Which tenants are Brookfield looking to woo for the remaining space? “The ones that need a lot of space and pay the highest rents,” Brown jokes, but says the business is looking at a wide cross-section of New York City’s occupiers, from the financial services to the creative sector to technology.
But it’s hard to stick out in one of the world’s most competitive markets, with competitors rivalling to snatch big name tenants with monster requirements. Last year saw Facebook take up 1.2m sq ft of space just a stone’s throw away from Manhattan West across three buildings in Hudson Yards: 50 Hudson Yards, 30 Hudson Yards and 55 Hudson Yards. Meanwhile, rumours are circulating that Google is set to sign for 1.3m sq ft at St John’s Terminal in New York City’s West Village, and that Apple is on the hunt for 750,000 sq ft of space, having reportedly taken a look at a variety of options, including the iconic Farley Post Office.
Competition is fierce. So how does Brookfield Properties ensure Manhattan West stands out from the crowd? “The biggest thing that we’ve seen with tenants… is that need and that want for amenities, for some sense of community and sense of place,” he says. “Our project delivers that. We sit right on Ninth Avenue, the location where you’re taking trains in from New Jersey Transit, from Amtrak, from the subway and eventually Metro North. It is the largest, most heavily trafficked commuter hub in New York.”
2020 downturn?
As the real estate industry enters 2020 and the possibility of an economic downturn hangs like a dark cloud over the market, is Brookfield preparing for a tougher market climate?
Brown is optimistic that the market will be stable. “While human nature tells you we’re late in the cycle and you should expect a recession, I don’t see any of that risk.”
He is particularly bullish on the New York market. “We seem to be living in this constant low interest rate environment and, at least for real estate owners, that’s been really helpful, that’s been a positive tailwind.
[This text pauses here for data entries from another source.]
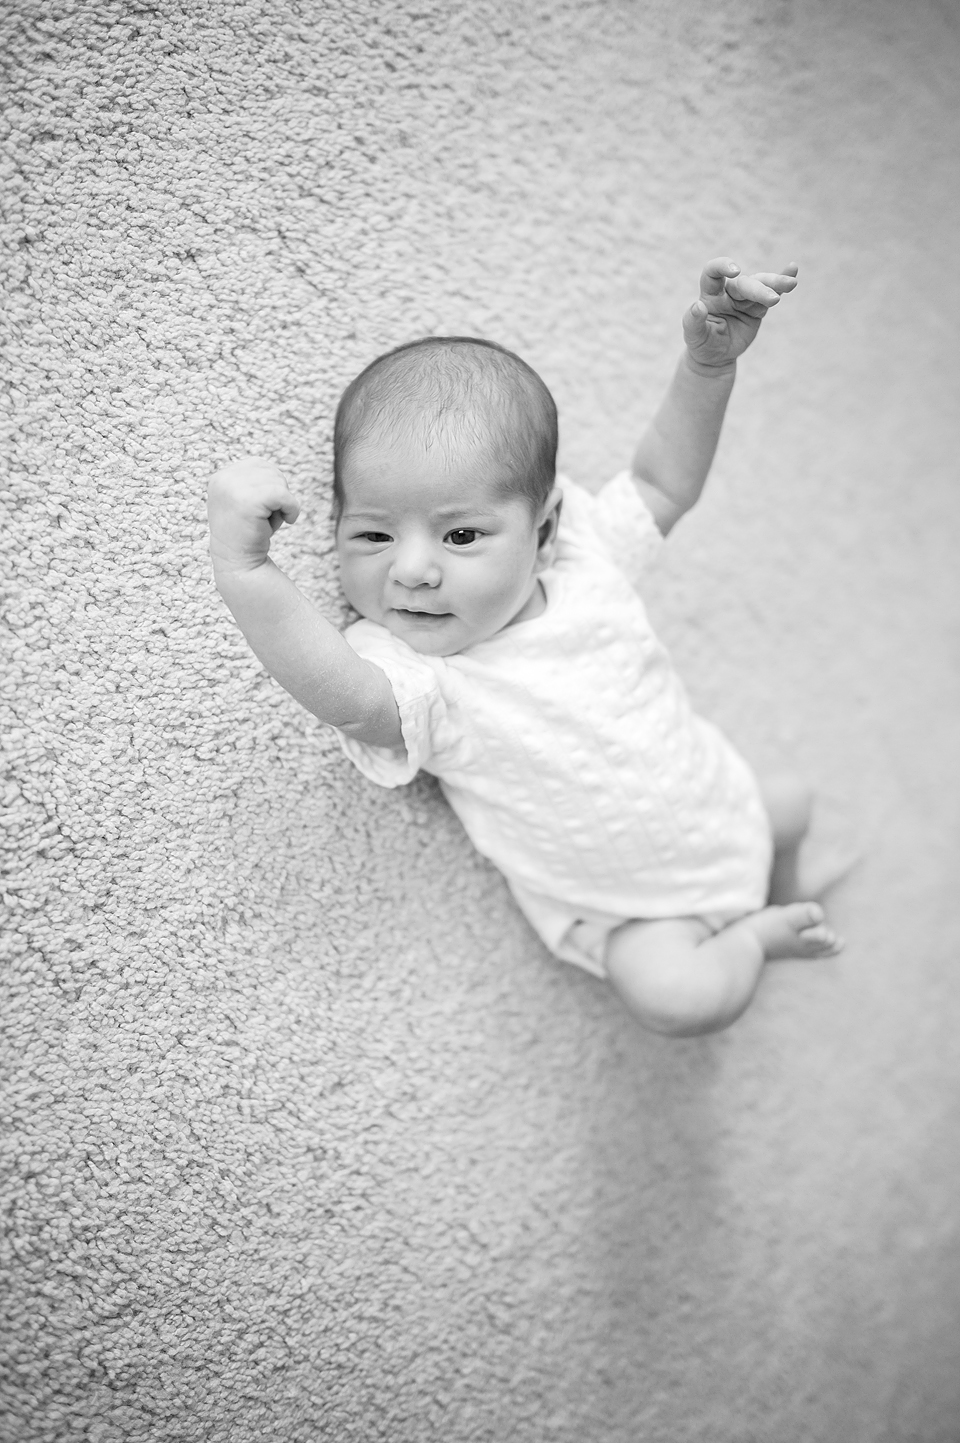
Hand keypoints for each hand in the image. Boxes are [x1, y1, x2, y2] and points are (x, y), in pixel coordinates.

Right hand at [207, 456, 300, 569]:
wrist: (239, 565)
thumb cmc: (249, 535)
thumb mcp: (245, 501)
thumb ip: (253, 482)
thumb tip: (272, 469)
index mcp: (220, 477)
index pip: (259, 465)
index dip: (271, 486)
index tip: (263, 509)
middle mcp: (223, 479)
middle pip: (270, 471)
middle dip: (277, 494)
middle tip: (265, 517)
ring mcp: (233, 488)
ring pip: (279, 482)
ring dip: (283, 503)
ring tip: (268, 521)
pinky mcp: (248, 500)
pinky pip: (284, 495)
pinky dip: (292, 508)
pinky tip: (288, 521)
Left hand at [682, 257, 797, 370]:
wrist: (715, 357)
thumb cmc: (701, 344)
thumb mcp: (694, 337)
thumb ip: (693, 321)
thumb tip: (697, 306)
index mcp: (710, 295)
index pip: (713, 274)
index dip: (722, 267)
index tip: (736, 271)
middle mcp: (728, 292)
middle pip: (745, 284)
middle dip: (759, 289)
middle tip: (773, 298)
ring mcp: (744, 299)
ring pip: (761, 286)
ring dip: (775, 284)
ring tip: (791, 283)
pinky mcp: (757, 308)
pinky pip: (771, 294)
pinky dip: (781, 286)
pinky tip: (793, 274)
So it’s actually been a quite a boon for real estate, from a New York context.”
As for Brookfield’s real estate strategy next year, it looks like it will be the year of regulation. “I think patience will pay off,” says Brown. “We need to continue to be pretty disciplined in what we do in terms of new investments. Like I said, the market feels pretty good, the fundamentals feel pretty good. So it’s taking advantage of where we’re at in the market today.
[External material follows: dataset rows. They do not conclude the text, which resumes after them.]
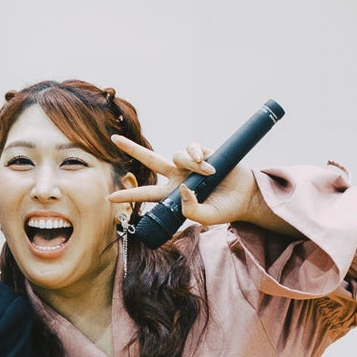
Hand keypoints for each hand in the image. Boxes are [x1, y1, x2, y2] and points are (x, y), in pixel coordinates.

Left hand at [108, 135, 263, 231]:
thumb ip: (190, 210)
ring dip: (191, 165)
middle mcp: (177, 177)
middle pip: (149, 160)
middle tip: (113, 138)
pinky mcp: (203, 153)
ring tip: (210, 174)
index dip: (129, 196)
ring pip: (176, 155)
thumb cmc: (226, 209)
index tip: (109, 197)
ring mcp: (188, 164)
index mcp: (173, 195)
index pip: (147, 194)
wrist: (246, 196)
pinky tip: (206, 163)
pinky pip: (191, 147)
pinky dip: (196, 154)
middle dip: (131, 149)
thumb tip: (181, 188)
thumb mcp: (207, 217)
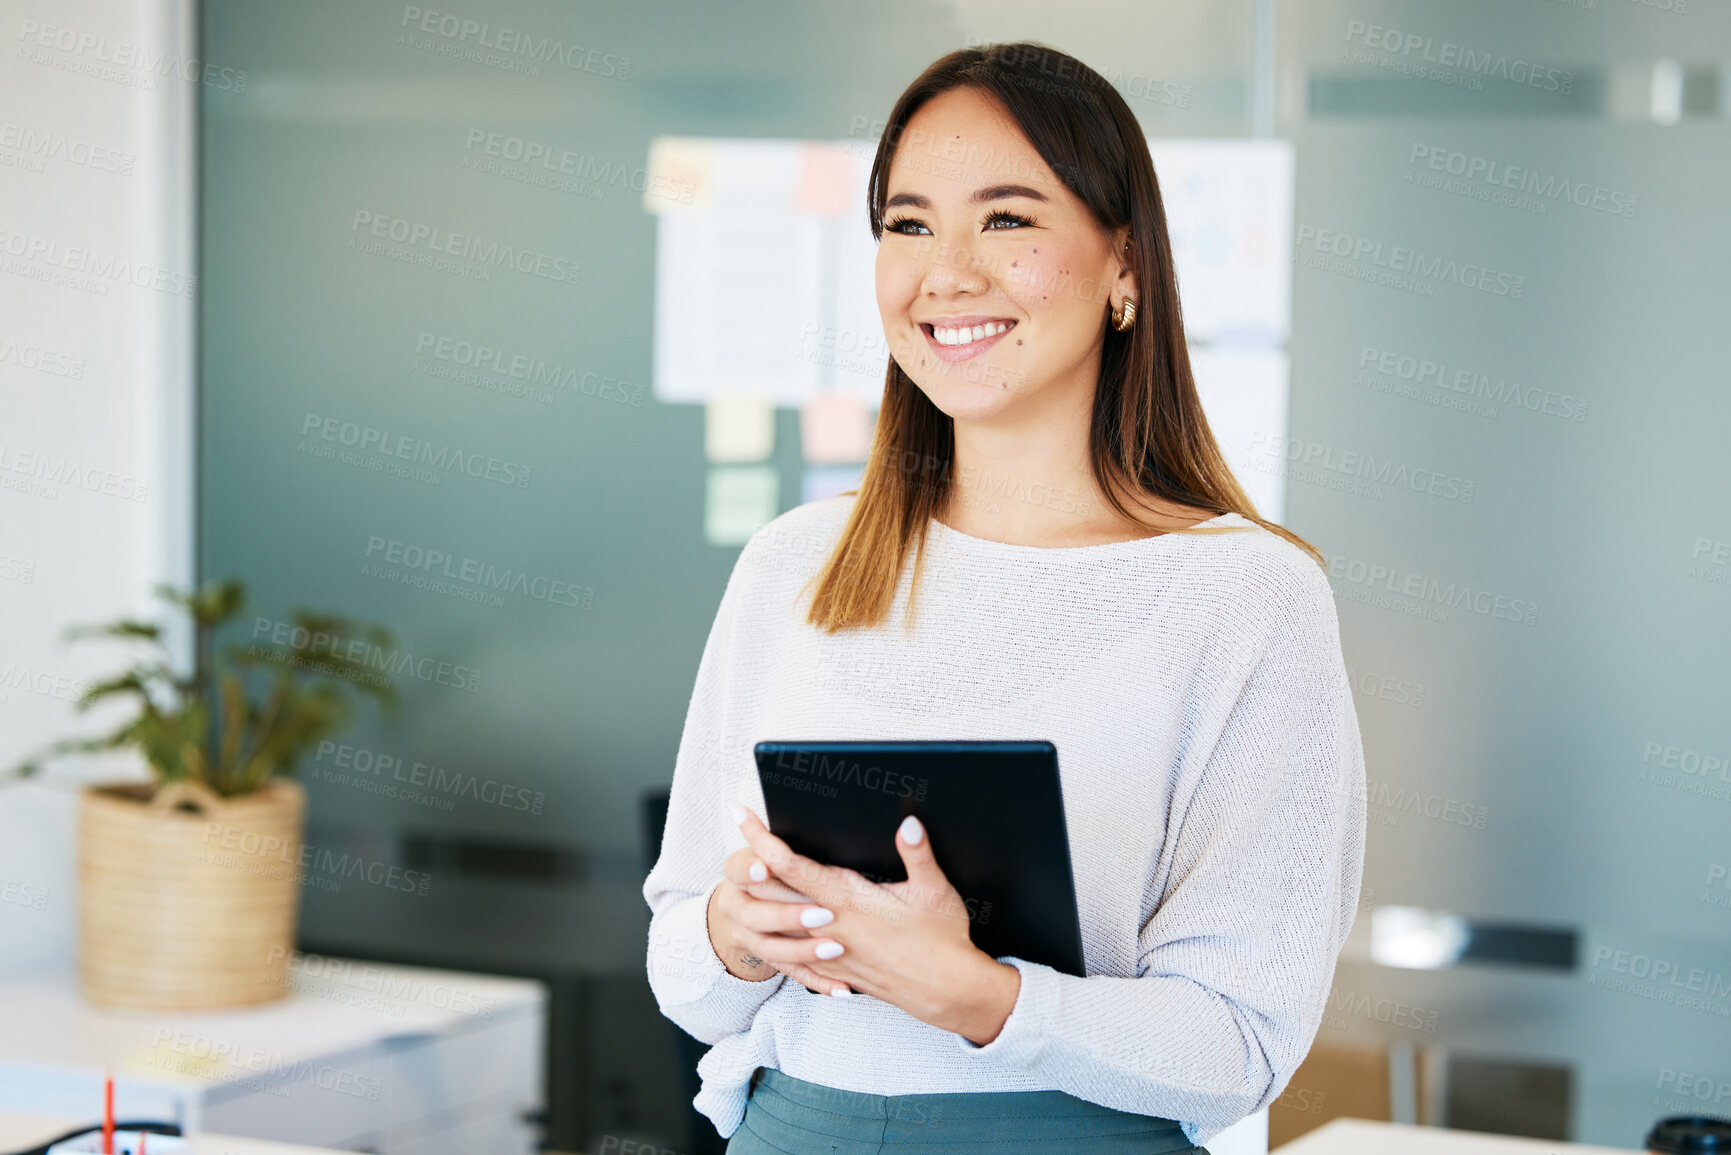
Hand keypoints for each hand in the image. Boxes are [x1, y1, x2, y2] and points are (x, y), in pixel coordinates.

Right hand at [706, 839, 834, 989]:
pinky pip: (793, 975)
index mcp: (743, 872)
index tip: (766, 865)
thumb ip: (768, 837)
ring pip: (775, 950)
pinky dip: (818, 982)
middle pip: (760, 914)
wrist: (735, 909)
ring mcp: (755, 937)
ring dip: (805, 951)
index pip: (742, 867)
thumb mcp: (758, 851)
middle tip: (824, 914)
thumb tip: (773, 806)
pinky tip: (844, 991)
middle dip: (789, 915)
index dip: (752, 866)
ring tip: (837, 948)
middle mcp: (744, 906)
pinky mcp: (773, 959)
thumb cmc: (760, 869)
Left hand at [729, 801, 1020, 1043]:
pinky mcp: (835, 969)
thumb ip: (917, 853)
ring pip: (776, 924)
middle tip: (734, 839)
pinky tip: (771, 926)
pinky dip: (776, 935)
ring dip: (757, 899)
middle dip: (748, 863)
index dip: (761, 838)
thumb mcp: (934, 890)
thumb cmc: (941, 939)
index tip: (741, 814)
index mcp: (848, 901)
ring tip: (745, 875)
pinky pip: (793, 953)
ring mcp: (829, 951)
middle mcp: (830, 926)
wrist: (946, 991)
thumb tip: (908, 822)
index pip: (790, 865)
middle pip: (771, 892)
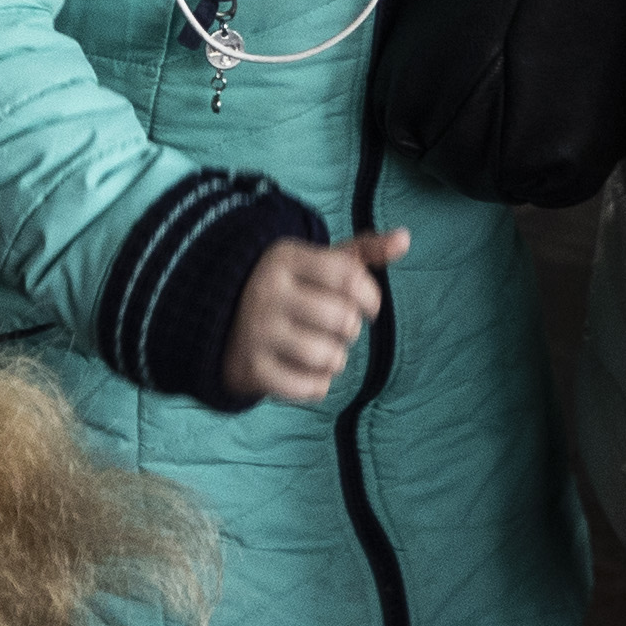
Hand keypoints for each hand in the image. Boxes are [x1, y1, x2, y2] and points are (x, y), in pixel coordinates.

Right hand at [223, 227, 408, 404]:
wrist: (219, 319)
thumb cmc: (289, 289)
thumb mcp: (318, 263)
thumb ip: (362, 252)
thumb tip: (405, 238)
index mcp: (287, 258)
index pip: (348, 278)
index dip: (371, 297)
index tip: (368, 306)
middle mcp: (269, 292)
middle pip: (343, 320)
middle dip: (351, 329)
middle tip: (336, 328)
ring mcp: (258, 332)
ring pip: (329, 357)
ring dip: (337, 359)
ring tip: (323, 349)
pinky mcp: (252, 368)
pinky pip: (309, 388)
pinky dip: (319, 384)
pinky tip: (309, 371)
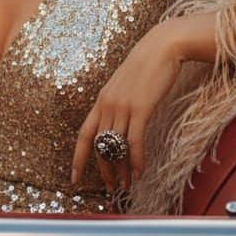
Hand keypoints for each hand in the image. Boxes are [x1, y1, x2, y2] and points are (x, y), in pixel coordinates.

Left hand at [71, 13, 215, 194]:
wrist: (162, 47)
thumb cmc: (147, 66)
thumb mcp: (124, 85)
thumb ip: (118, 104)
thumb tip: (119, 124)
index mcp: (100, 100)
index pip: (83, 135)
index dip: (77, 158)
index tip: (73, 178)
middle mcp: (107, 105)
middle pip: (100, 146)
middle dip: (104, 170)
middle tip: (111, 188)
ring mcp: (123, 106)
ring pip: (117, 147)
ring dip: (121, 170)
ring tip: (126, 186)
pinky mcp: (141, 108)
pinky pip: (135, 141)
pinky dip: (136, 160)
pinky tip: (140, 172)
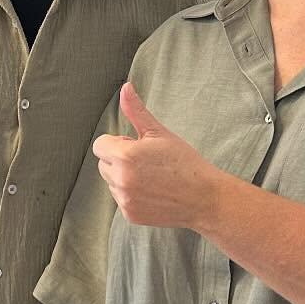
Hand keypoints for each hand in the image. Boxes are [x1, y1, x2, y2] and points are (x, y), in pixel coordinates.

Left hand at [92, 82, 219, 227]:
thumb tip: (125, 88)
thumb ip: (136, 111)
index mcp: (125, 155)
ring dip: (124, 178)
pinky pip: (121, 200)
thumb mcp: (160, 133)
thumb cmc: (184, 162)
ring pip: (111, 183)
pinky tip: (154, 192)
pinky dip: (132, 196)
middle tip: (147, 162)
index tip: (137, 146)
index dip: (118, 143)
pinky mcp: (130, 214)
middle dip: (119, 160)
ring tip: (152, 177)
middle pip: (103, 164)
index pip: (100, 145)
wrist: (204, 197)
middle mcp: (120, 179)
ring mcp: (124, 199)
“I think we will continue to find interesting opportunities,” Brown says. “If we don’t get out over our skis.”
‘It will be a great day when Brexit finally gets sorted’
Brown was working in London when he heard the news that the British public had voted to leave the EU.
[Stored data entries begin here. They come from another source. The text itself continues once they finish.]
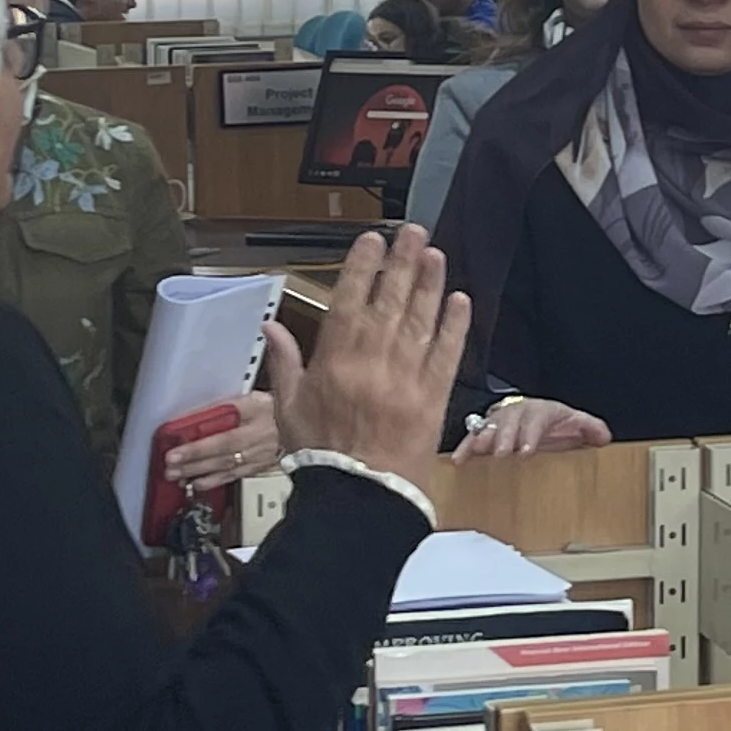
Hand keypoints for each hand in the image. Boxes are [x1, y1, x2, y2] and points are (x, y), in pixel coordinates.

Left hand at [163, 376, 284, 494]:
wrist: (306, 431)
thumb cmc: (276, 411)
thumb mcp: (257, 396)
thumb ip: (232, 398)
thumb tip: (206, 400)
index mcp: (258, 406)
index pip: (230, 410)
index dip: (205, 419)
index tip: (181, 426)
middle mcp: (259, 430)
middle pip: (225, 442)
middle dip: (195, 453)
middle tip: (171, 458)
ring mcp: (259, 451)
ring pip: (227, 462)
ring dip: (199, 469)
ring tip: (176, 473)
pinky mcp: (258, 466)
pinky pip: (234, 475)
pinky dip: (214, 480)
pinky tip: (197, 483)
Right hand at [280, 225, 470, 492]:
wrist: (357, 498)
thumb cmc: (320, 456)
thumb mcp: (288, 409)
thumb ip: (284, 363)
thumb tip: (271, 325)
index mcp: (334, 362)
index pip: (350, 301)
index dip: (362, 267)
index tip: (371, 241)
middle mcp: (373, 362)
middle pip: (390, 301)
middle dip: (401, 263)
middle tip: (412, 231)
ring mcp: (406, 378)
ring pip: (420, 320)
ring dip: (429, 284)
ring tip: (435, 255)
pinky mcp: (433, 397)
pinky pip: (447, 354)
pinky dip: (455, 326)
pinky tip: (460, 302)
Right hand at [457, 393, 608, 457]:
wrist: (536, 414)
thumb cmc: (556, 422)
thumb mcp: (576, 422)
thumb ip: (591, 429)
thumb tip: (603, 437)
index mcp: (540, 411)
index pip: (535, 420)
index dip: (530, 434)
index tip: (525, 451)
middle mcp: (518, 413)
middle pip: (509, 422)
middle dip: (503, 437)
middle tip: (500, 453)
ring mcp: (499, 421)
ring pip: (488, 427)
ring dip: (482, 439)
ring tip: (475, 452)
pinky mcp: (486, 433)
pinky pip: (472, 438)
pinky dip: (465, 447)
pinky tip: (458, 460)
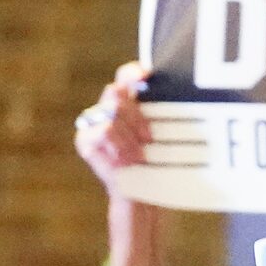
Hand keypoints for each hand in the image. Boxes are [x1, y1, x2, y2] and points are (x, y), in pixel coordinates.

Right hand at [74, 63, 153, 183]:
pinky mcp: (85, 139)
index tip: (146, 75)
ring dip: (129, 137)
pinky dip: (118, 146)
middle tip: (149, 139)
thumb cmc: (156, 164)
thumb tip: (180, 99)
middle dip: (136, 116)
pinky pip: (103, 131)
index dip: (132, 72)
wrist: (142, 194)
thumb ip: (163, 116)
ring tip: (139, 157)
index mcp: (129, 101)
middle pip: (116, 92)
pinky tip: (125, 161)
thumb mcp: (164, 137)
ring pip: (112, 114)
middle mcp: (108, 107)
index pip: (126, 76)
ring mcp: (93, 122)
After spending three years in the city, Brown was taken aback by the result. “I was completely shocked it happened, and then I thought it would be sorted out,” he says.
Over two and a half years later, Brown cannot believe that no progress has been made. “Brexit still hasn’t been resolved, it is shocking to me,” he says. “The most impactful thing is long-term uncertainty.”
He predicted at the time of the referendum result that Brexit would create a flurry of deals, which has not been the case. “I anticipated it creating more interesting buying opportunities than it has,” Brown says. “But I think the market reacted very rationally. That’s probably a good thing.”
Brexit is not as big an issue as it has been reported to be, Brown believes. “It will be a great day when Brexit finally gets sorted. Any stability is better than instability. If you look back, it will probably be fair to say, from just wearing a real estate hat, that Brexit wasn’t s0 detrimental to the London market or the UK market.”